Important for LaRue in a sort of trial period that she participated in at the Lobby Club was that men and women alike were being respected. At best, similar establishments in the past weren’t shining examples of giving women a seat at the table.
At worst, LaRue suggests, women were subjected to some of what was explored last year in former Sen. Loretta Weinberg’s Workgroup on Harassment, Sexual Assault and Misogyny in New Jersey Politics, which led to the introduction of a bill requiring campaigns and political parties to implement antiharassment policies, training and a confidential sexual harassment complaint process.
“I wanted to see how the men conducted themselves when they came in, honestly, because, when people get a couple of drinks in them, they can behave differently,” LaRue said. “I also wanted to see how the establishment handled women clients versus the men. And I can say (Lobby Club General Manager) Tara Burns is the ultimate professional and maintains a professional environment.”
Burns expressed pride in the efforts her staff makes to cater to all of its members — both during restaurant hours and the after-hours fundraisers that are already being regularly held there.
“It’s a warm feeling we’re providing here,” she said. “I think that’s what people want: to be known, recognized and to feel welcome. I think that’s what will keep them coming.”
As for who the first wave of members at the business are: Lobbyists such as LaRue occupy a share.
“But it’s not all lobbyists, legislators and lawyers,” Burns said. “We have teachers, hospital leaders, judges. It’s a nice mix of people. And some of them are more into the social aspect of it than to share a drink with business professionals to build relationships.”
The Lobby Club’s owner is Eric Poe, who started thinking about the feasibility of launching a Trenton restaurant after deciding to headquarter his own insurance business and its 250 employees in the area.

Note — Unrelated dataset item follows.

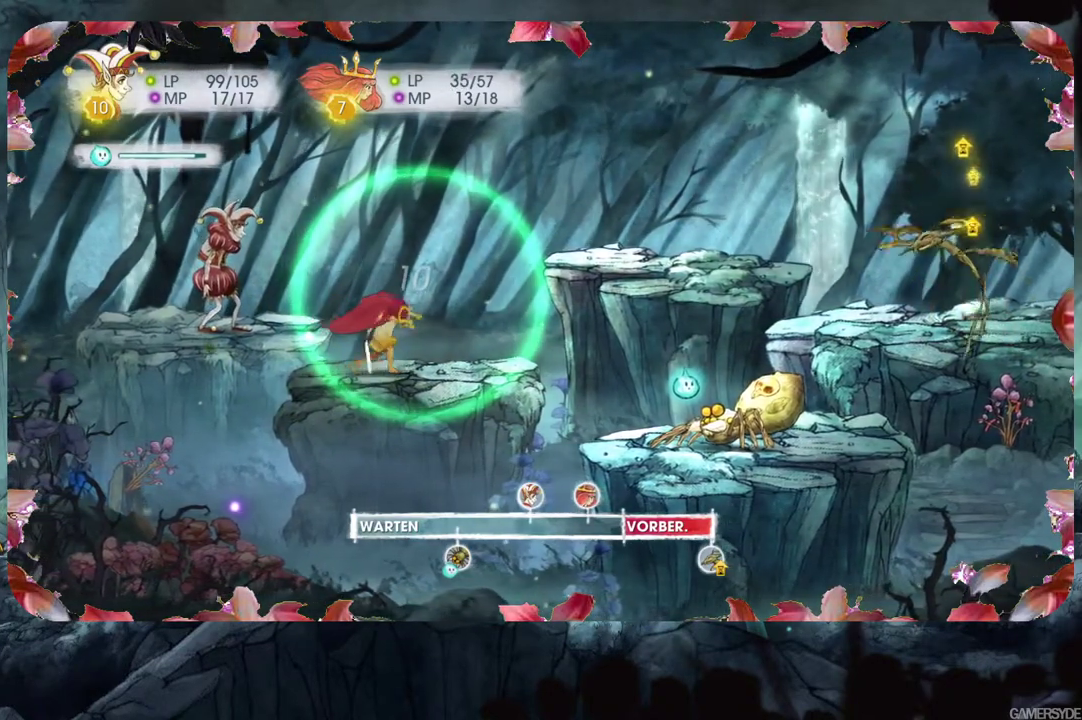
{"buttons": [], "left_stick": "center", "right_stick": "center", "events": []}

“The challenge is that a vast majority of restaurants make all their revenue on the weekends, and there just isn’t the business crowd enough in Trenton to sustain a regular restaurant in that way,” he said. “What it does have is legislators or lawyers who need to have discussions about sensitive topics … but the fact that there was zero business catering to them was mind-boggling to me.
“And, if you’re paying a lawyer $500 an hour, it’s hard to believe you want to eat in a corner of a state cafeteria and game-plan there for the second half of the day in court.”

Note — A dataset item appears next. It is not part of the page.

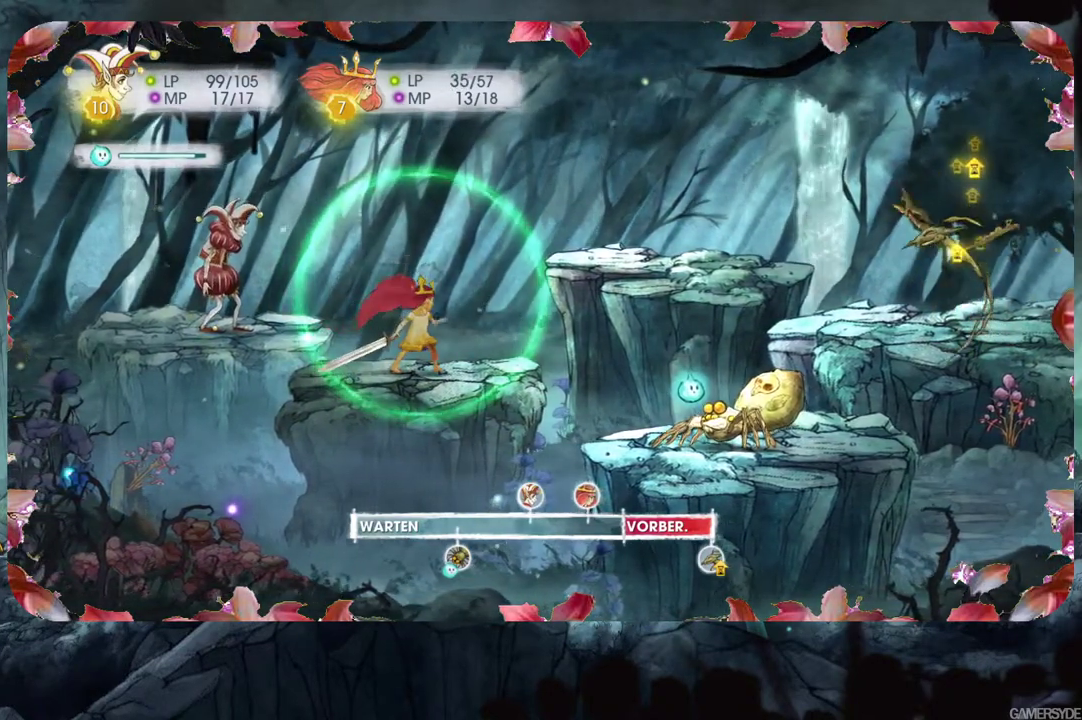
{"buttons": [], "left_stick": "center", "right_stick": "center", "events": []}
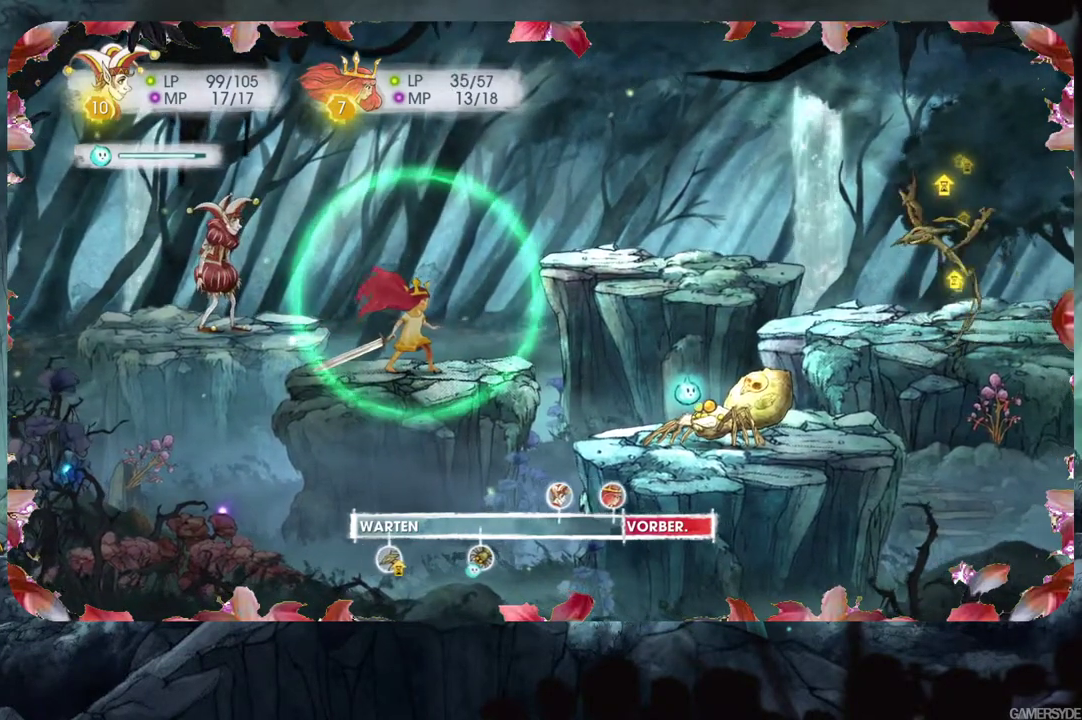
{"buttons": [], "left_stick": "center", "right_stick": "center", "events": []}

However much of a need there was, launching a restaurant and bar during the pandemic was a gamble. Poe took the risk anyway, drawing parallels to airlines that doubled-down on pricey business class seats on planes in times when flight catastrophes meant only professionals were reliably buying plane tickets.

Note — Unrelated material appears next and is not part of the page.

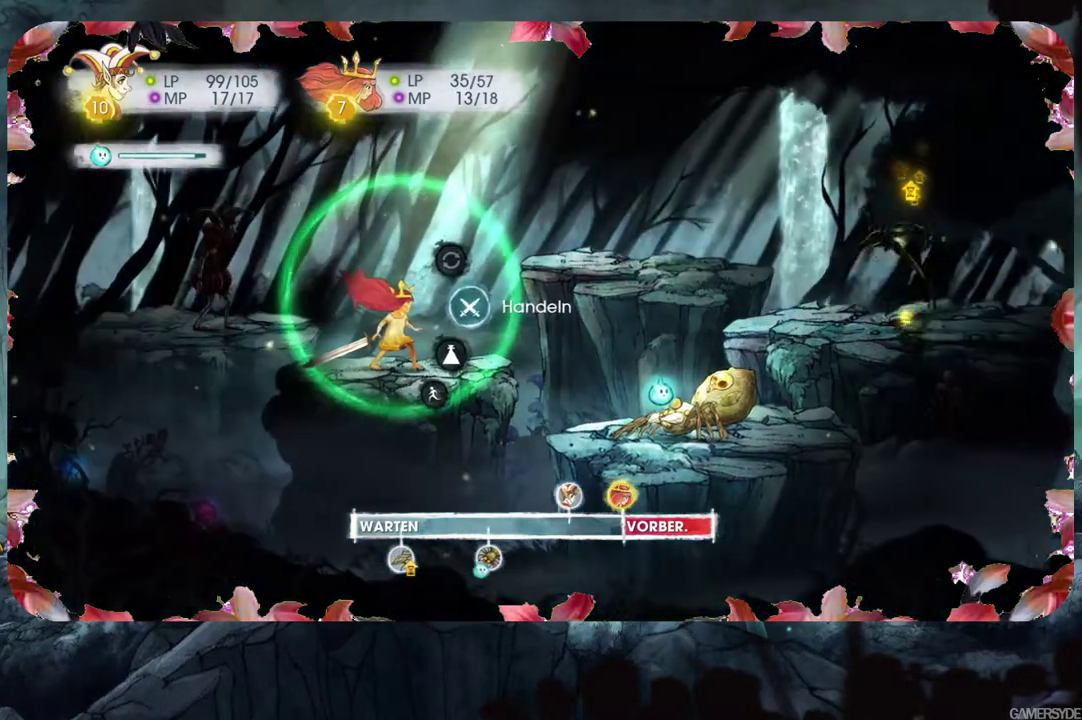
{"buttons": [], "left_stick": "center", "right_stick": "center", "events": [[283, "A", "down"], [417, "A", "up"]]}
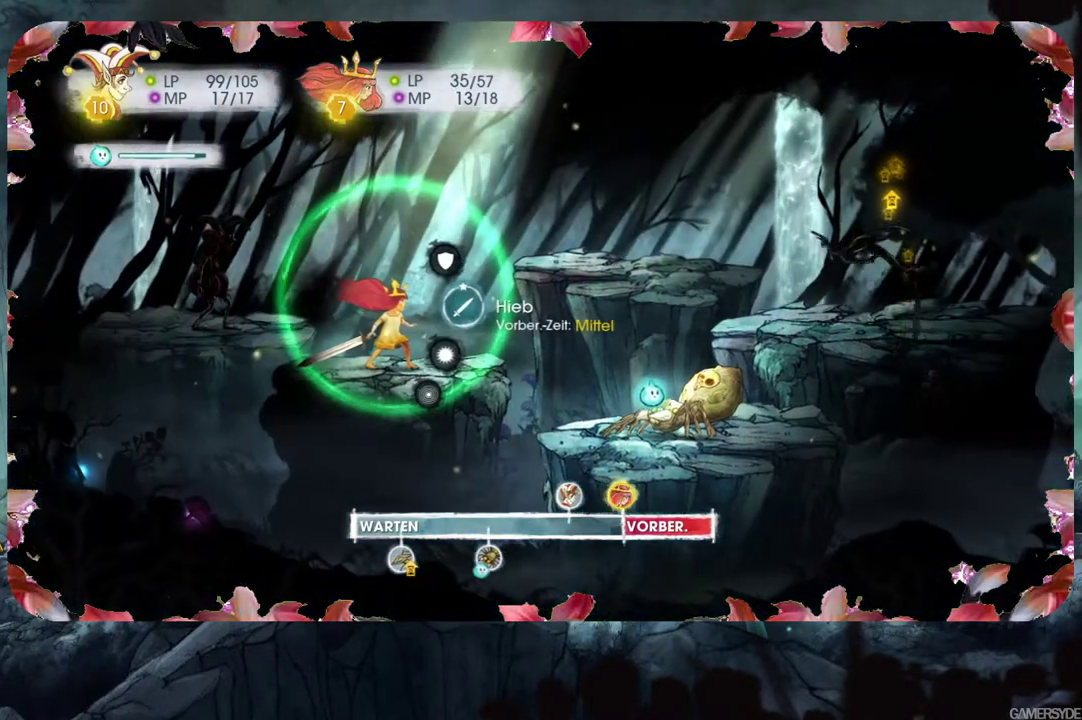
{"buttons": [], "left_stick": "center", "right_stick": "center", "events": [[133, "DPAD_DOWN", "down"], [267, "DPAD_DOWN", "up"]]}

The buzz of political and business life in Trenton, however, is only just starting to return to what it once was.
“Right now, I would say we’re about 50 or 60% of our capacity,” Poe said. “That’s primarily because jury trials in Mercer County have not uniformly been brought back (in-person to Trenton) because of COVID. It was the same thing with the Legislature, but they’re in full force now.”
Interest in memberships is apparently moving in the right direction. There are about 10 members at the highest $10,000 level, which, along with some tiers below it, grants access to the 2,500-square-foot Apex Executive Center, private conference rooms soon opening on the restaurant’s second floor.
The establishment’s leaders say they’re happy with the interest they’re seeing in the lowest tiers, too. Those come at a one-time cost of $1,000, or $500 for government employees.
About a half of a year into its operation, Poe is glad to be making an argument for the potential of new business in the state’s long-overshadowed capital.
“Our hope is we’ll be a place people remember as one of the first to invest in this way in the city,” Poe said. “It’s about putting your money where your mouth is.”